| WHAT IS REQUIRED |
Write out exactly, and only, the lines below from the line with "left eye: (466, 276)" through the line with "right knee: (97, 339)"; pictures do not belong in the copy.

| RECORDS FOR THIS EXERCISE |
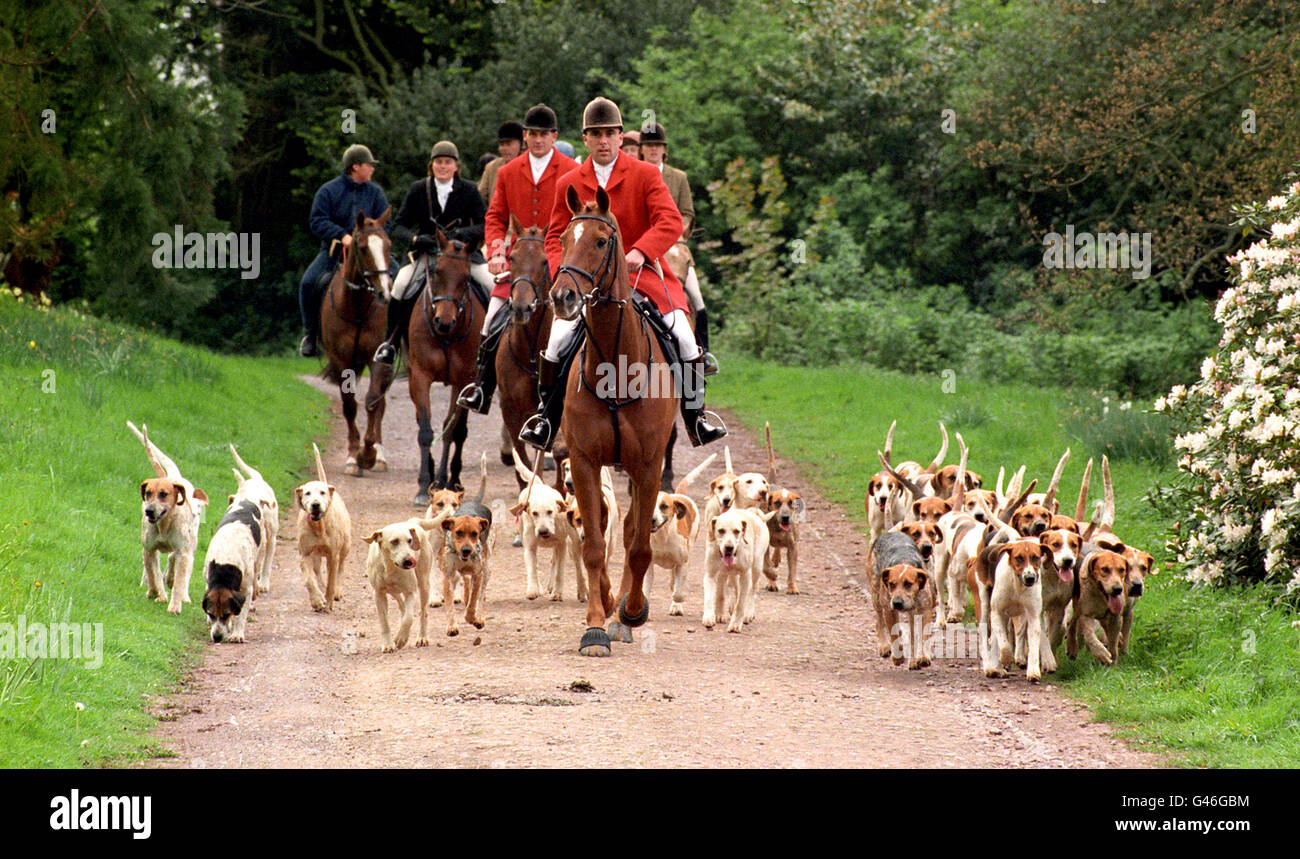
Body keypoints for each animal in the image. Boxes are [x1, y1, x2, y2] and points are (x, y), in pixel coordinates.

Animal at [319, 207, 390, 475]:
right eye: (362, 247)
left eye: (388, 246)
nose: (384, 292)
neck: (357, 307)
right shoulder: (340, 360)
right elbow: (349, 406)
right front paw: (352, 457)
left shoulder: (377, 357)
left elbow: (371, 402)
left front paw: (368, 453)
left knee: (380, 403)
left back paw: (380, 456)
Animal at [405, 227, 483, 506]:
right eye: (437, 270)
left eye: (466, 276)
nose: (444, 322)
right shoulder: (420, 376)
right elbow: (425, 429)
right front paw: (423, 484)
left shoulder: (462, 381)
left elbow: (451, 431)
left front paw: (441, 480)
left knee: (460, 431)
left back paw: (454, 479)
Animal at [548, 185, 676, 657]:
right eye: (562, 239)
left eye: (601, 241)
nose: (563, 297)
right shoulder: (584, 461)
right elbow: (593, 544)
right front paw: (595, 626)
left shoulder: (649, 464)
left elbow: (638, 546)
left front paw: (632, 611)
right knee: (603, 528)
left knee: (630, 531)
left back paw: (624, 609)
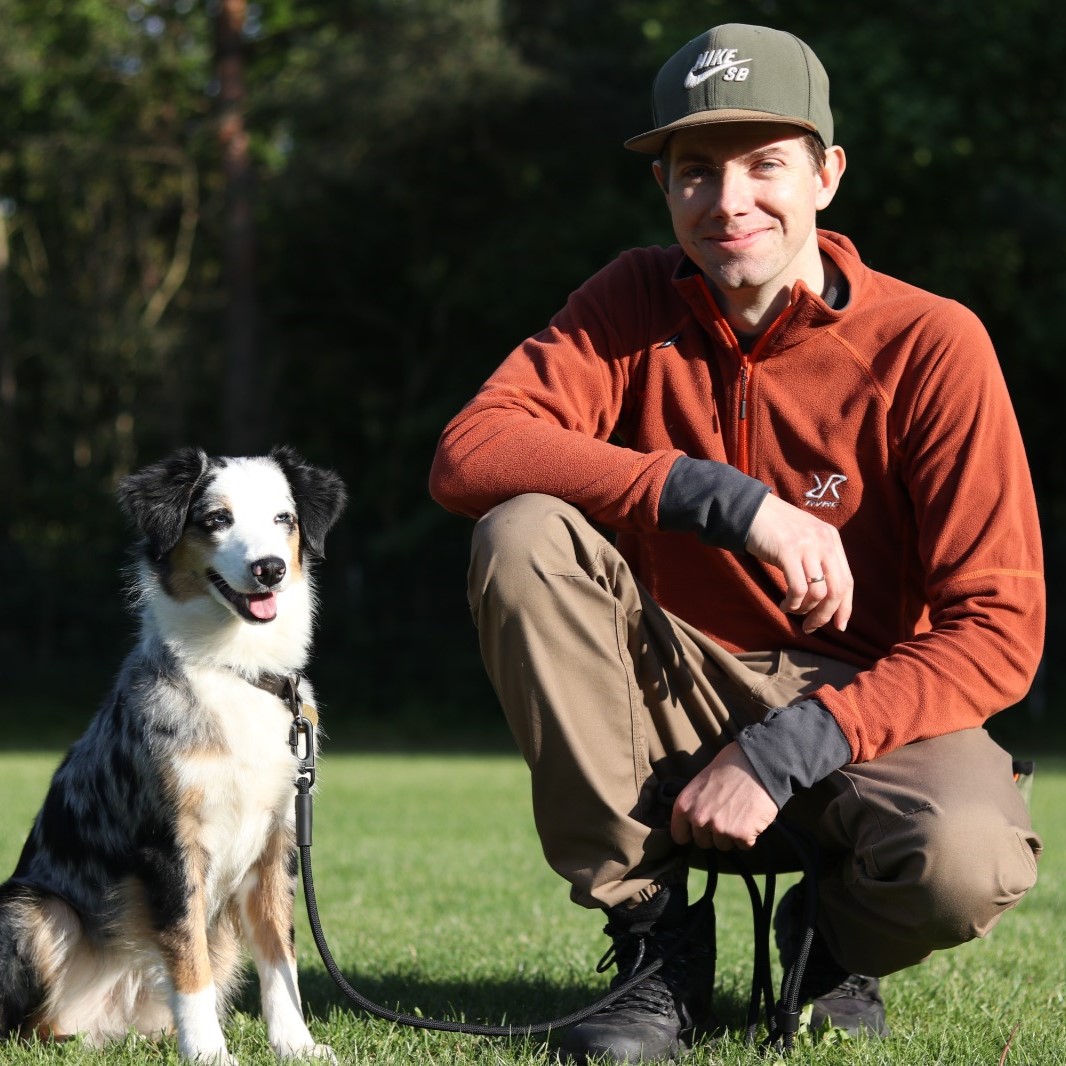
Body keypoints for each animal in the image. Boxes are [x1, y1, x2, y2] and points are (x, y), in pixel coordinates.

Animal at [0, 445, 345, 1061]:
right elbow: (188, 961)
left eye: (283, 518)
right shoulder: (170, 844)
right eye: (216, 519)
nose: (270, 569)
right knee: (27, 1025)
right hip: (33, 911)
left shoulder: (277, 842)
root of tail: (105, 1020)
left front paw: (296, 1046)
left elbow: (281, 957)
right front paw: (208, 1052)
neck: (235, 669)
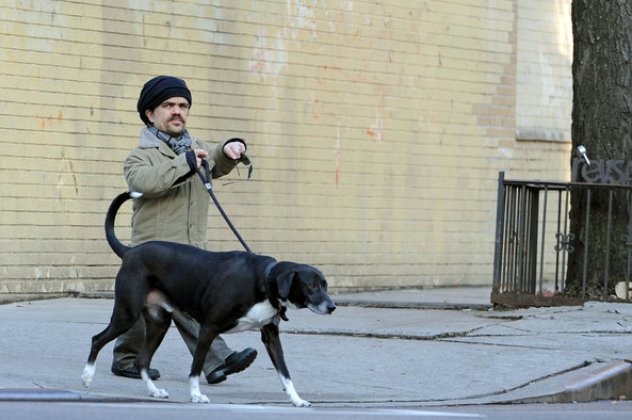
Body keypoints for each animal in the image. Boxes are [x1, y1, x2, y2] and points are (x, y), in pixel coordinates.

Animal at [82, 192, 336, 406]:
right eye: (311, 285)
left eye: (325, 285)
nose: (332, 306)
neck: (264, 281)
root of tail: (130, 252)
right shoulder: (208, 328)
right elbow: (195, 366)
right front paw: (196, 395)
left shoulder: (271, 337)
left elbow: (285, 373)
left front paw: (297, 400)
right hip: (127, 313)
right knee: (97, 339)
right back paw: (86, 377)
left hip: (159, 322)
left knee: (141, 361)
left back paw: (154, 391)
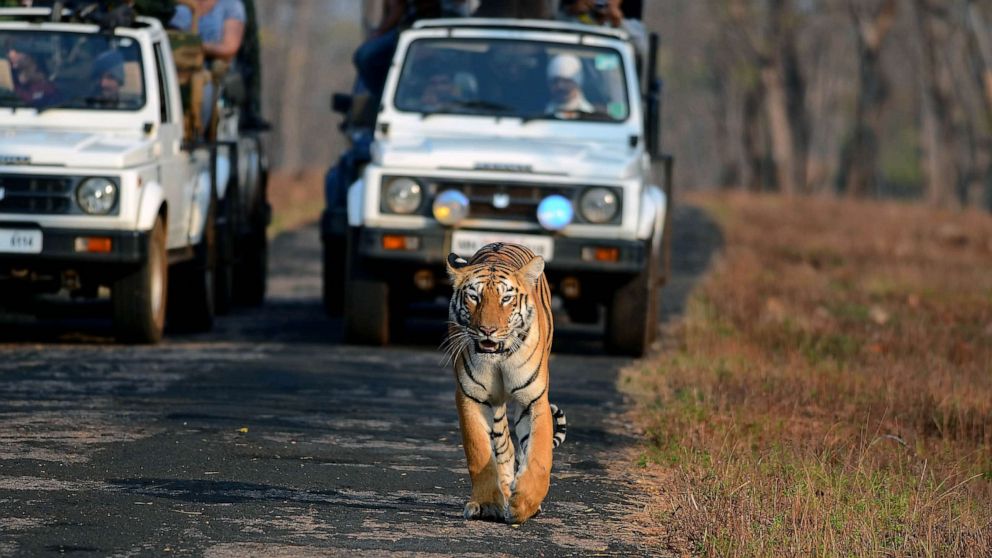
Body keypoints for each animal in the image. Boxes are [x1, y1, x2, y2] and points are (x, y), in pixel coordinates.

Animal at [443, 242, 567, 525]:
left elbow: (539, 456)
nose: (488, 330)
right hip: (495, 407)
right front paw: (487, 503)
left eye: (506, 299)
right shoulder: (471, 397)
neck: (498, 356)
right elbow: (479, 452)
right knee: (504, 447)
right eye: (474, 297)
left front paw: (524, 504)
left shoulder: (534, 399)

| REPLY |
left eye: (466, 276)
nose: (444, 322)
right shoulder: (420, 376)
right elbow: (425, 429)
right front paw: (423, 484)
left shoulder: (462, 381)
left elbow: (451, 431)
left front paw: (441, 480)
left knee: (460, 431)
left back paw: (454, 479)
Animal at [548, 185, 676, 657]:
right eye: (562, 239)
left eye: (601, 241)
nose: (563, 297)
right shoulder: (584, 461)
right elbow: (593, 544)
right front paw: (595, 626)
left shoulder: (649, 464)
left elbow: (638, 546)
left front paw: (632, 611)
right knee: (603, 528)
left knee: (630, 531)
left back paw: (624, 609)
Body keypoints for each animal in the image. Boxes are [x1, y1, x2, y2] and points are (x, y), in pixel coordinates.

Animal at [0, 445, 345, 1061]:
right elbow: (188, 961)
left eye: (283, 518)
right shoulder: (170, 844)
right eye: (216, 519)
nose: (270, 569)
right knee: (27, 1025)
right hip: (33, 911)
left shoulder: (277, 842)
root of tail: (105, 1020)
left front paw: (296, 1046)
left elbow: (281, 957)
right front paw: (208, 1052)
neck: (235, 669)
Body keypoints for each animal in the image. Boxes are [x1, y1, x2, y2] and points are (x, y), in pixel coordinates.

Animal at [82, 192, 336, 406]:
right eye: (311, 285)
left eye: (325, 285)
nose: (332, 306)
neck: (264, 281)
root of tail: (130, 252)
right shoulder: (208, 328)
right elbow: (195, 366)
right front paw: (196, 395)
left shoulder: (271, 337)
left elbow: (285, 373)
left front paw: (297, 400)
right hip: (127, 313)
right knee: (97, 339)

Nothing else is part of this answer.